Gyllenhaal plays a man who wakes up, with a start, on a commuter train heading for Chicago. Opposite him sits an attractive woman (Michelle Monaghan) who's mildly flirty and addresses him as Sean. Which would be great – except that his name isn't Sean, and he's never met the woman in his life before. And eight minutes later, just as it's getting interesting, the train blows up, killing everyone on board. Talk about a brief encounter...
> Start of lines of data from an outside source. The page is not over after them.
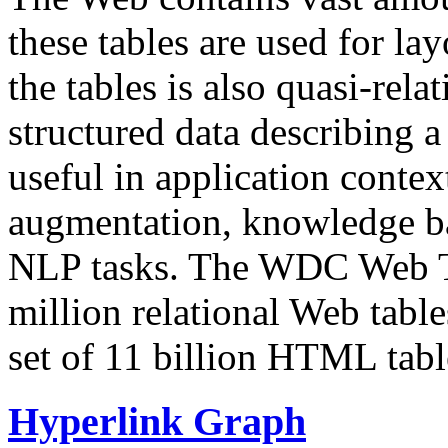
these tables are used for lay
the tables is also quasi-rela
structured data describing a 
useful in application contex
augmentation, knowledge ba
NLP tasks. The WDC Web Tab
million relational Web table
set of 11 billion HTML tab
Hyperlink Graph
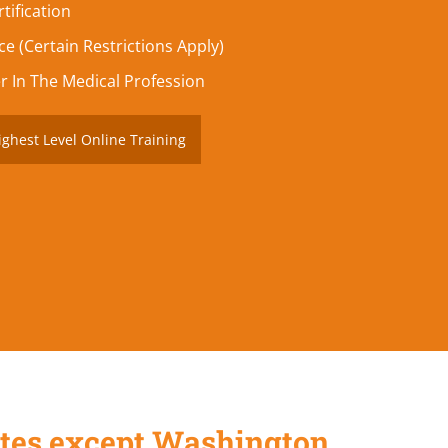
tification
e (Certain Restrictions Apply)
r In The Medical Profession
ighest Level Online Training
States except Washington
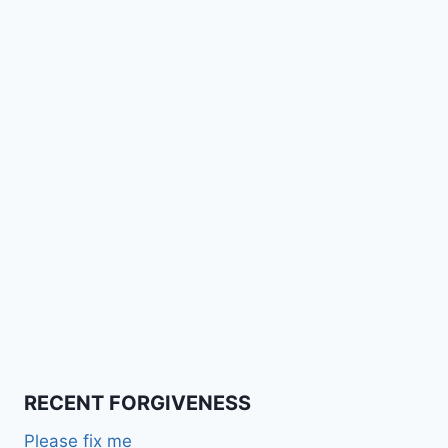
RECENT FORGIVENESS
Please fix me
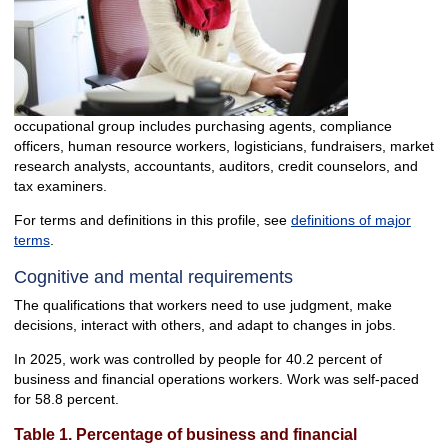
occupational group includes purchasing agents, compliance
officers, human resource workers, logisticians, fundraisers, market
research analysts, accountants, auditors, credit counselors, and
tax examiners.
For terms and definitions in this profile, see
definitions of major
terms
.
Cognitive and mental requirements
The qualifications that workers need to use judgment, make
decisions, interact with others, and adapt to changes in jobs.
In 2025, work was controlled by people for 40.2 percent of
business and financial operations workers. Work was self-paced
for 58.8 percent.
Table 1. Percentage of business and financial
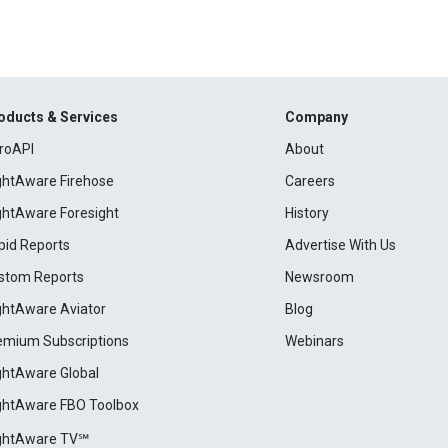
oducts & Services
Company
roAPI
About
ightAware Firehose
Careers
ightAware Foresight
History
pid Reports
Advertise With Us
stom Reports
Newsroom
ightAware Aviator
Blog
emium Subscriptions
Webinars
ightAware Global
ightAware FBO Toolbox
ightAware TV℠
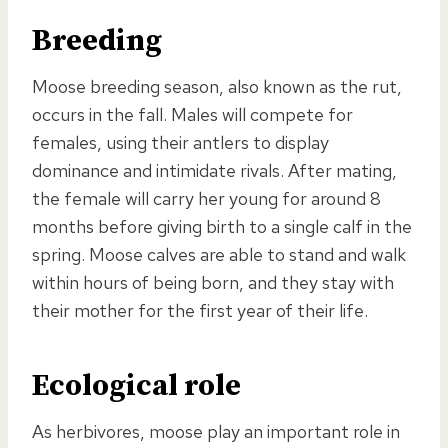
Breeding
Moose breeding season, also known as the rut,
occurs in the fall. Males will compete for
females, using their antlers to display
dominance and intimidate rivals. After mating,
the female will carry her young for around 8
months before giving birth to a single calf in the
spring. Moose calves are able to stand and walk
within hours of being born, and they stay with
their mother for the first year of their life.
Ecological role
As herbivores, moose play an important role in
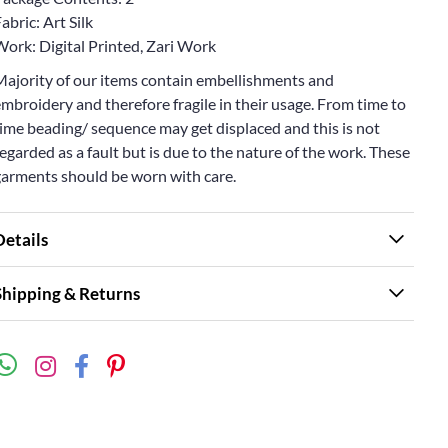
abric: Art Silk
Work: Digital Printed, Zari Work
Majority of our items contain embellishments and
mbroidery and therefore fragile in their usage. From time to
ime beading/ sequence may get displaced and this is not
egarded as a fault but is due to the nature of the work. These
garments should be worn with care.
Details
Shipping & Returns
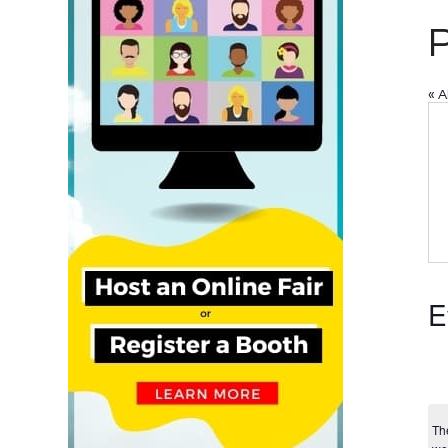
« A
E
Th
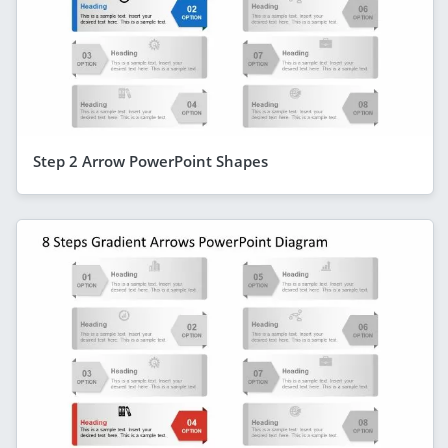
Step 2 Arrow PowerPoint Shapes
But wait, things are about to get a whole lot weirder. Gyllenhaal wakes up again, this time in a cramped, dilapidated module where he's talking via video link to a controller (Vera Farmiga). Not unreasonably he asks her what the hell is going on. Is it a simulation test? All he can remember from his previous life is that he was Captain Colter Stevens, flying missions in Afghanistan. Well, that was true once, she says; now he's part of a "time reassignment" programme whereby his mind has been projected into the body of that commuter, a schoolteacher named Sean. It is his mission to uncover the identity of the train bomber and thus save many innocent lives. The catch is that he can be boomeranged through the space-time continuum repeatedly, landing up in the same compartment, sitting opposite the same woman, surrounded by the same suspects. Think of it as Repetitive Train Syndrome.

Source Code, written by Ben Ripley, is directed by Duncan Jones, who ran similar rings around consciousness in his acclaimed debut, Moon. The great gimmick of this new film is its license to thrill. This isn't just a race against the clock, it's one race after another, each played with small variations on the last, though all ending in that same gigantic explosion. Each time Gyllenhaal gets a little further inside the puzzle, buttonholing this or that passenger as suspicion dictates, and eventually locating the bomb itself, ticking away on an overhead panel in the gents' loo. I think it's at that point you start to wonder whether the past eight minutes are immutable – as universal law demands – or whether our hero's efforts may enable the train to dodge its fate. After all, what's the point in being a time-hopping Jason Bourne if you can't get one over the villain?

While the film entangles us in its fantastical perplexities, the real heart of it resides in the deepening bond between the stricken hero and his chance companion. Gyllenhaal and Michelle Monaghan start off so hopelessly out of sync with one another that any attraction looks doomed; they are talking at cross purposes, strangers on a train. Yet as each eight-minute scene unreels, we come to hope that, somehow, they will connect. For these two turn out to have chemistry, not to mention psychology, philosophy and double physics. Monaghan, with her pale skin and extraordinarily bright gaze, conveys a spiritedness at once sincere and playful, surpassing anything she has done before (Kiss Kiss Bang Bang, Gone Baby Gone). She wasn't to know that her encouraging line "Everything's going to be fine" would be the last thing either of them heard before the bomb went off the first time. He actually remembers the line in another eight-minute cycle, and asks her to say it, the sound of her voice being the one consolation to hold on to before imminent atomisation. Vera Farmiga (Up in the Air), awarded a less sexy, more functional role, also comes through strongly, her initial bureaucratic brusqueness softening into compassion for the distressed Gyllenhaal.

The sparky freshness and downbeat humanity of the women's performances carry the film over the line even when its final scenes wobble alarmingly. I'm not at all sure I followed the logic of its denouement, which is impossible to explain without giving away crucial parts of the plot. Suffice it to say that the American obsession with second chances is wantonly indulged, and death, after a few near things, shall have no more dominion. Perhaps we should take our hats off to Duncan Jones for managing to wrest any coherence from it at all. Think about it. A director puts a film together by doing several takes of a scene, each more or less identical. But what do you do when one scene is meant to be identical to another – when you repeat a scene that is itself already a repeat? Source Code won't stand up to scrutiny afterwards, but while it's thundering along you are absolutely committed to the ride; also confused and unsettled, but never for a minute bored.